ECLI:NL:CRVB:2020:3026
Centrale Raad van Beroep
- Hoger beroep
- Rechtspraak.nl
Afwijzing aanvraag woningaanpassing op grond van de Wet maatschappelijke ondersteuning 2015
In deze zaak gaat het om een hoger beroep van appellanten tegen de uitspraak van de rechtbank Gelderland, die op 12 november 2019 het beroep tegen het besluit van het college van burgemeester en wethouders van Barneveld ongegrond verklaarde. Appellanten hadden op 12 juni 2018 een aanvraag ingediend voor een woningaanpassing in de vorm van een aanbouw op de begane grond.
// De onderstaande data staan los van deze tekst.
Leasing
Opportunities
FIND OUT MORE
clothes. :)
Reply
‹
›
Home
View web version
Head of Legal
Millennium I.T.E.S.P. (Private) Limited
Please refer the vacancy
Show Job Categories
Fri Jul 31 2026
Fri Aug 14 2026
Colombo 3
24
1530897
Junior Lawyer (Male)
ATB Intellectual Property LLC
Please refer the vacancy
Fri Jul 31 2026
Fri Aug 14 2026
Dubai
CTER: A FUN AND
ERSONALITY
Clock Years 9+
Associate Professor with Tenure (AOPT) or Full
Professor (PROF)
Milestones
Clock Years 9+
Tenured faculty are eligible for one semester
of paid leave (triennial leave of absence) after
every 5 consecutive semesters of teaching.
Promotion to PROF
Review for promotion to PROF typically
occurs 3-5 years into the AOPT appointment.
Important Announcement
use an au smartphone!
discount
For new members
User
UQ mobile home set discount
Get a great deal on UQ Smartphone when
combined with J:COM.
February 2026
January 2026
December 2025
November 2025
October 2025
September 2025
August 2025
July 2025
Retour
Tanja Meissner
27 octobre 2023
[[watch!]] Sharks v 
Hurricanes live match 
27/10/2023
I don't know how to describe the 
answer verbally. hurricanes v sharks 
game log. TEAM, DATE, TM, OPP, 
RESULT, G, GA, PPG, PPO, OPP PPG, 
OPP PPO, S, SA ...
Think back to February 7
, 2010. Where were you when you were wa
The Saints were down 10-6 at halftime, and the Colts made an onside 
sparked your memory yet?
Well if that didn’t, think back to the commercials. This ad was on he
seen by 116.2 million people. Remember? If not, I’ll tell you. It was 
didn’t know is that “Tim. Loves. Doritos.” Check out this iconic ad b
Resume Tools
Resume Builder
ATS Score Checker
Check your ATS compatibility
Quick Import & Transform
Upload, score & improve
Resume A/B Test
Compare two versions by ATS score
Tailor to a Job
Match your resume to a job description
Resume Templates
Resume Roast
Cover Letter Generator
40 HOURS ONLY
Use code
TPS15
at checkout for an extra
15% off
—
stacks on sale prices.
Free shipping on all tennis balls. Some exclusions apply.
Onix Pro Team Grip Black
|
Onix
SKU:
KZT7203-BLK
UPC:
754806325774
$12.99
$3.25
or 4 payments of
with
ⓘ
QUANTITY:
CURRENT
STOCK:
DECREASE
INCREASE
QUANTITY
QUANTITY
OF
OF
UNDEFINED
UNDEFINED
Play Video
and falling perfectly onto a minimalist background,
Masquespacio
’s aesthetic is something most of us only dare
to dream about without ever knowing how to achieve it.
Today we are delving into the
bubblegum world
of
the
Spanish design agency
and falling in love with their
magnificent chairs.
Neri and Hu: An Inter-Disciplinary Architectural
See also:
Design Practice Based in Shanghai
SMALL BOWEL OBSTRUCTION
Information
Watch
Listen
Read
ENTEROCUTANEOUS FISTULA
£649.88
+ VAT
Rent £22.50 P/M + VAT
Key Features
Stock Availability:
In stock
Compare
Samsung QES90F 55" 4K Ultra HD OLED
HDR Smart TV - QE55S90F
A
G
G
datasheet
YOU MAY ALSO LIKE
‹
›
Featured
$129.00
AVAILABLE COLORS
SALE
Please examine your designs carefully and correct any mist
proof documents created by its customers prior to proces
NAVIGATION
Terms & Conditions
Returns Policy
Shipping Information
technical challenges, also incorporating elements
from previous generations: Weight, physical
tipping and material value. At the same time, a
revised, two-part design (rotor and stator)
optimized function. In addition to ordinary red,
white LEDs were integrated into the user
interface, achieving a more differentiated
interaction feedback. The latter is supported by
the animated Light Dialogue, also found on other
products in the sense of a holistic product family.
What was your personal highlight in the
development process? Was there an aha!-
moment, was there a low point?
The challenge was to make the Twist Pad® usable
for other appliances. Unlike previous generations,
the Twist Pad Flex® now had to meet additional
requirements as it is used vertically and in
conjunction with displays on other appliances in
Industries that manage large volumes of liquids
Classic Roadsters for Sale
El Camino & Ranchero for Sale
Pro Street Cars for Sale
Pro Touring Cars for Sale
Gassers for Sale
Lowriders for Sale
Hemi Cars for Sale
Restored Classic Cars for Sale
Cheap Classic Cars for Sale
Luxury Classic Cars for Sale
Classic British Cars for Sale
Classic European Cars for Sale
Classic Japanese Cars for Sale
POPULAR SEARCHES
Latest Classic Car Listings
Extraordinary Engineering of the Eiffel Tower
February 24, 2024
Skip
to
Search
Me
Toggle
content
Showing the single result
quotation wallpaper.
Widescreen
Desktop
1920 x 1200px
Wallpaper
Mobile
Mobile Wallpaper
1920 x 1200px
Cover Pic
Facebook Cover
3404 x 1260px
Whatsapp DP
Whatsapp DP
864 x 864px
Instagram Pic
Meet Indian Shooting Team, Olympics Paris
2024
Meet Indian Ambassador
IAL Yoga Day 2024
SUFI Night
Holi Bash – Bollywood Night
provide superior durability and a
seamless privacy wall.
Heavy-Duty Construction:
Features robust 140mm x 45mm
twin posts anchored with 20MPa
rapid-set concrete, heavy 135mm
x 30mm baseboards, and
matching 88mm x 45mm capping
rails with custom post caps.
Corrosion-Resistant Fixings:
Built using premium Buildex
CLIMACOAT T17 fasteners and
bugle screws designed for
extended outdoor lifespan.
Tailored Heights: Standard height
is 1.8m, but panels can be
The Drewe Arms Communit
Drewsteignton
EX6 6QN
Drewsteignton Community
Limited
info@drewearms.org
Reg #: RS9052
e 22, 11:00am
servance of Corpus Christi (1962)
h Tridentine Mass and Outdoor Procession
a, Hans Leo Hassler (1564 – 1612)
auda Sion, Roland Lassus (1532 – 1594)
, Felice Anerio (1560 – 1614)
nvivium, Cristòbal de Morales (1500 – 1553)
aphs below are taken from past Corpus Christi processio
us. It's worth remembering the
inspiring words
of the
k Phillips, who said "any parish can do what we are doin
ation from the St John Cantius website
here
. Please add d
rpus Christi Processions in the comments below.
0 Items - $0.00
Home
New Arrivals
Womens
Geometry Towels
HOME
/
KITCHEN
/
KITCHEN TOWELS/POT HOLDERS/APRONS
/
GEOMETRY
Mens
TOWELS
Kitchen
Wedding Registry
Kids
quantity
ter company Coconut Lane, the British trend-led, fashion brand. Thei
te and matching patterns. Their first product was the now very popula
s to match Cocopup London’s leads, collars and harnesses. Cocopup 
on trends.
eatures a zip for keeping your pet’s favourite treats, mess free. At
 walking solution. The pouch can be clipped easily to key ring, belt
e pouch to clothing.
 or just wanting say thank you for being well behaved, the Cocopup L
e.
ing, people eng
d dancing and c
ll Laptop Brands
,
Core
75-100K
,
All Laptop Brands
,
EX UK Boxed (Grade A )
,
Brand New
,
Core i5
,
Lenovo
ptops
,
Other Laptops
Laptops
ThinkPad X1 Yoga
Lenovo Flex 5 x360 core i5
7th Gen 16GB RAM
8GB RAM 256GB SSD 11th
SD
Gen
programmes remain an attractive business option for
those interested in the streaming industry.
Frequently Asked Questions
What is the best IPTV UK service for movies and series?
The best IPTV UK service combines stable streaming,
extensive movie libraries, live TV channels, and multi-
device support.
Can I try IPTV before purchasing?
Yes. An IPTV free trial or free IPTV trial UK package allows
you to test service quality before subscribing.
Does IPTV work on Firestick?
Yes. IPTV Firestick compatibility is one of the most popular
Het college heeft deze aanvraag afgewezen en in plaats daarvan een traplift en postoel in bruikleen aangeboden, wat volgens hen de goedkoopste adequate oplossing was voor hun beperkingen.
De rechtbank oordeelde dat er geen reden was om te twijfelen aan het standpunt van het college. De rechtbank vond dat de beperkingen van appellanten voldoende waren gecompenseerd met de traplift en postoel, en dat het gebruik van een postoel voor toiletbezoek van hen kon worden gevergd. Appellanten voerden aan dat het college ongelijk had gehandeld door in een vergelijkbare situatie een aanbouw toe te kennen aan andere bewoners, maar de rechtbank oordeelde dat de technologische ontwikkelingen sindsdien het mogelijk maakten om een traplift te plaatsen in hun woning.
In hoger beroep herhaalden appellanten hun argumenten, maar de Centrale Raad van Beroep bevestigde de uitspraak van de rechtbank. De Raad oordeelde dat het beroep op het gelijkheidsbeginsel niet slaagde, omdat de omstandigheden in het verleden niet relevant waren voor de huidige situatie. De Raad concludeerde dat het hoger beroep niet slaagde en bevestigde de eerdere uitspraak van de rechtbank.